Customer Service Supervisor At Dunder Mifflin (Seasons 7-8)
After WUHPF.com ends, Ryan Howard goes back to his temp work. When Will Ferrell’s Deangelo Vickers becomes manager of the Scranton Branch, Ryan lies and says he is Kelly’s boss so that no one realizes Ryan essentially has no duties. This lie works so well Deangelo makes it a permanent change. Finally, Ryan has his first full-time job on The Office since season 5. Of course, he still does nothing. Even the arrival of Robert California can’t motivate him to do more than some basic brown nosing, though it appears he’s doing so because he wants Robert to like him rather than Ryan having any professional aspirations.

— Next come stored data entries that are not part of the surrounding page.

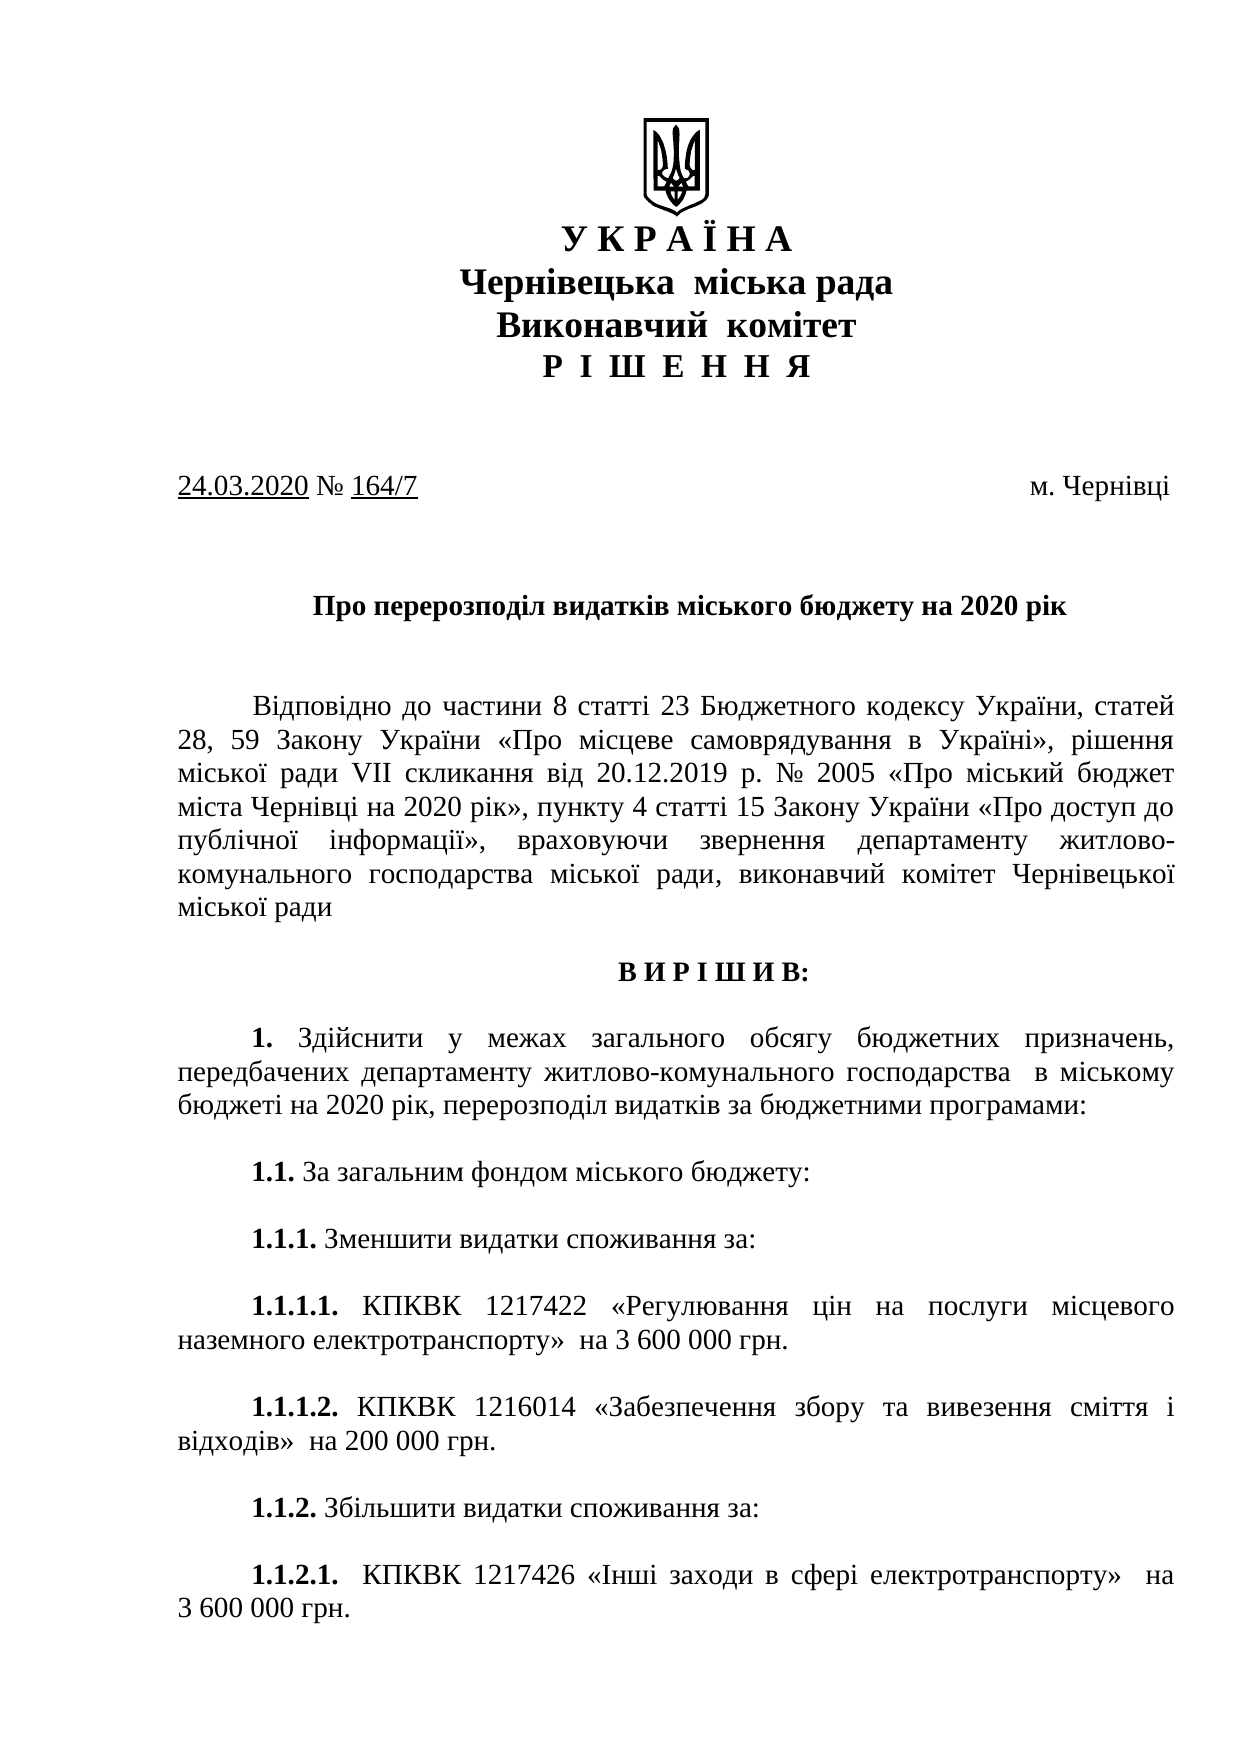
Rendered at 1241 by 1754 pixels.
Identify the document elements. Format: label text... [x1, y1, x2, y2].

subtitle Р І Ш Е Н Н Я [177, 346, 1175, 384]
text 1.1.1.2. КПКВК 1216014 «Забезпечення збору та вивезення сміття і відходів» на 200 000 грн. [177, 1389, 1175, 1456]
subtitle Виконавчий комітет [177, 303, 1175, 346]
text 1.1.1. Зменшити видатки споживання за: [177, 1221, 1175, 1255]
text 1.1. За загальним фондом міського бюджету: [177, 1154, 1175, 1188]
table_header Про перерозподіл видатків міського бюджету на 2020 рік [177, 588, 1202, 688]
text 1.1.2. Збільшити видатки споживання за: [177, 1490, 1175, 1523]
text 1. Здійснити у межах загального обсягу бюджетних призначень, передбачених департаменту житлово-комунального господарства в міському бюджеті на 2020 рік, перерозподіл видатків за бюджетними програмами: [177, 1020, 1175, 1121]
text Чернівецька міська рада [177, 260, 1175, 303]
text У К Р А Ї Н А [177, 217, 1175, 260]
text 1.1.1.1. КПКВК 1217422 «Регулювання цін на послуги місцевого наземного електротранспорту» на 3 600 000 грн. [177, 1288, 1175, 1356]
text В И Р І Ш И В: [177, 955, 1175, 988]
text 1.1.2.1. КПКВК 1217426 «Інші заходи в сфері електротранспорту» на 3 600 000 грн. [177, 1557, 1175, 1624]
text 24.03.2020 № 164/7 м. Чернівці [177, 468, 1175, 501]
text Відповідно до частини 8 статті 23 Бюджетного кодексу України, статей 28, 59 Закону України «Про місцеве самоврядування в Україні», рішення міської ради VII скликання від 20.12.2019 р. № 2005 «Про міський бюджет міста Чернівці на 2020 рік», пункту 4 статті 15 Закону України «Про доступ до публічної інформації», враховуючи звернення департаменту житлово-комунального господарства міської ради, виконавчий комітет Чернівецької міської ради [177, 688, 1175, 923]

Employment Unknown (season 9)
The Office’s final season sees Kelly Kapoor and Ryan Howard moving on. It makes perfect sense that at the beginning of the series, Ryan was constantly looking for ways to break up with Kelly but now that she’s leaving, he decides he wants her. The Office writers run away together when Ryan reappears in the finale, now with a baby. Always willing to shirk his responsibilities, Ryan leaves the child with Nellie. It is a fitting end to the character who has really been completely directionless for the series to run off into the sunset like he's in a movie, something he probably imagines about himself often.